# Work to complete
- 1) Set down verbatim the portion of the award announcements starting with "J. Gary Eden" and going on through "Illinois at Urbana-Champaign.".
- 2) Condense the paragraph in the award announcements that opens with "J. Gary Eden will be given" into a bulleted list that keeps its main facts.
- 3) According to the award announcements, why is Arpad A. Bergh receiving the OSA Leadership Award–New Focus/Bookham Prize? Answer in one to three sentences.

Jonathan Tennyson will take home the Ellis R. Lippincott Award, cosponsored with the Coblentz Society and the Society for Applied Spectroscopy. Tennyson, Massey Professor of Physics and head of the physics and astronomy department at University College London, was chosen “for his contributions to theory and simulations of rotational-vibrational spectra of small molecules and applications for practical purposes.”

The Adolph Lomb Medal will be presented to Shanhui Fan “for his fundamental work in nanophotonic structures.” Fan is an assistant professor of electrical engineering at Stanford University.

J. Gary Eden will be given the C. E. K. Mees Medal “for seminal interdisciplinary contributions to ultraviolet lasers, photochemical vapor deposition, ultrafast spectroscopy and microplasma devices, and for strengthening international collaborations in these areas of optics and photonics.” Eden is professor of electrical and computer engineering and director of the Laboratory for Optical Physics and Engineering at the University of Illinois at Urbana-Champaign.

The William F. Meggers Award will go to Pierre Agostini, a physics professor at Ohio State University. He is being honored “for leadership in the development of innovative experiments providing major insights into the dynamics of the nonlinear response of atoms and molecules submitted to strong infrared laser pulses.”

Arpad A. Bergh will receive the OSA Leadership Award–New Focus/Bookham Prize “for his leadership role in establishing and leading the Optoelectronic Industries Development Association (OIDA) and making it the primary advocate for the optoelectronics industry in the US over the past 12 years.” Bergh, now retired, was cofounder of OIDA and served as its president from 1994 to 2006.

Kenneth Chau, a PhD candidate in engineering physics at the University of Alberta, received the OSA–New Focus/Bookham Student Award in May at the CLEO/QELS meeting in Baltimore for his talk, “Magnetically Anisotropic Photon Transport.” Chau wrote his paper under the guidance of Abdulhakem Y. Elezzabi, Canada research chair of the electrical and computer engineering department at the university.

James L. Fergason will be presented with the David Richardson Medal “for outstanding contributions to the understanding of the physics and optics of liquid crystals, and particularly for his pioneering contributions to liquid crystal display technology.” He is the founder of Fergason Patent Properties LLC in Menlo Park, California.

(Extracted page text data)
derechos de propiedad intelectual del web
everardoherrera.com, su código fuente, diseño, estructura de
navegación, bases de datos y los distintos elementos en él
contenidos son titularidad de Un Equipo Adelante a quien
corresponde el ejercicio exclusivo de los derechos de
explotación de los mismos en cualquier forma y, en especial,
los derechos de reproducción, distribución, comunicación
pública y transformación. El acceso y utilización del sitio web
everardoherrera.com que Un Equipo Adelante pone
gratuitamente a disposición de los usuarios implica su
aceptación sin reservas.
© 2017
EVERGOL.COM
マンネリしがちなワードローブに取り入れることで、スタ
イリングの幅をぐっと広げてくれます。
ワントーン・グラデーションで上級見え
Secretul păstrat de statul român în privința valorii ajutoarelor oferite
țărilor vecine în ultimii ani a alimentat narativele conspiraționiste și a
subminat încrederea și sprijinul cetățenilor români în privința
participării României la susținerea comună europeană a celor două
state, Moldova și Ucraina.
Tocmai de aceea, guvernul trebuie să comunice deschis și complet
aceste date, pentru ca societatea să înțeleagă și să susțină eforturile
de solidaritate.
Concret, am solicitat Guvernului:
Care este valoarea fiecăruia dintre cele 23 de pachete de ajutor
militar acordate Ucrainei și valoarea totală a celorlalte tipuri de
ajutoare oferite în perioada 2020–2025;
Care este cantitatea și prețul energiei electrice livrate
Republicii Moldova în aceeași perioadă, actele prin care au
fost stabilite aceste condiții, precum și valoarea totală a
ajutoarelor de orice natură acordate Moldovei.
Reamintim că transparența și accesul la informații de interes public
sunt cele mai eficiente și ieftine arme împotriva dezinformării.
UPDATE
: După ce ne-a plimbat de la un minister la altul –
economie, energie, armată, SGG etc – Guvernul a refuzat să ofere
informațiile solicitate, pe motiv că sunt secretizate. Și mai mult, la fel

# Solutions in order
- 1)
J. Gary Eden will be given the C. E. K. Mees Medal “for seminal interdisciplinary contributions to ultraviolet lasers, photochemical vapor deposition, ultrafast spectroscopy and microplasma devices, and for strengthening international collaborations in these areas of optics and photonics.” Eden is professor of electrical and computer engineering and director of the Laboratory for Optical Physics and Engineering at the University of Illinois at Urbana-Champaign.

- 2)
- Award: C. E. K. Mees Medal
- Recipient: J. Gary Eden
- Cited for: seminal interdisciplinary contributions to ultraviolet lasers, photochemical vapor deposition, ultrafast spectroscopy and microplasma devices, and for strengthening international collaborations in these areas of optics and photonics
- Positions: professor of electrical and computer engineering and director of the Laboratory for Optical Physics and Engineering at the University of Illinois at Urbana-Champaign

- 3) Bergh is being honored for his leadership role in establishing and leading the Optoelectronic Industries Development Association (OIDA). The citation also credits him with making OIDA the primary advocate for the optoelectronics industry in the US over the past 12 years.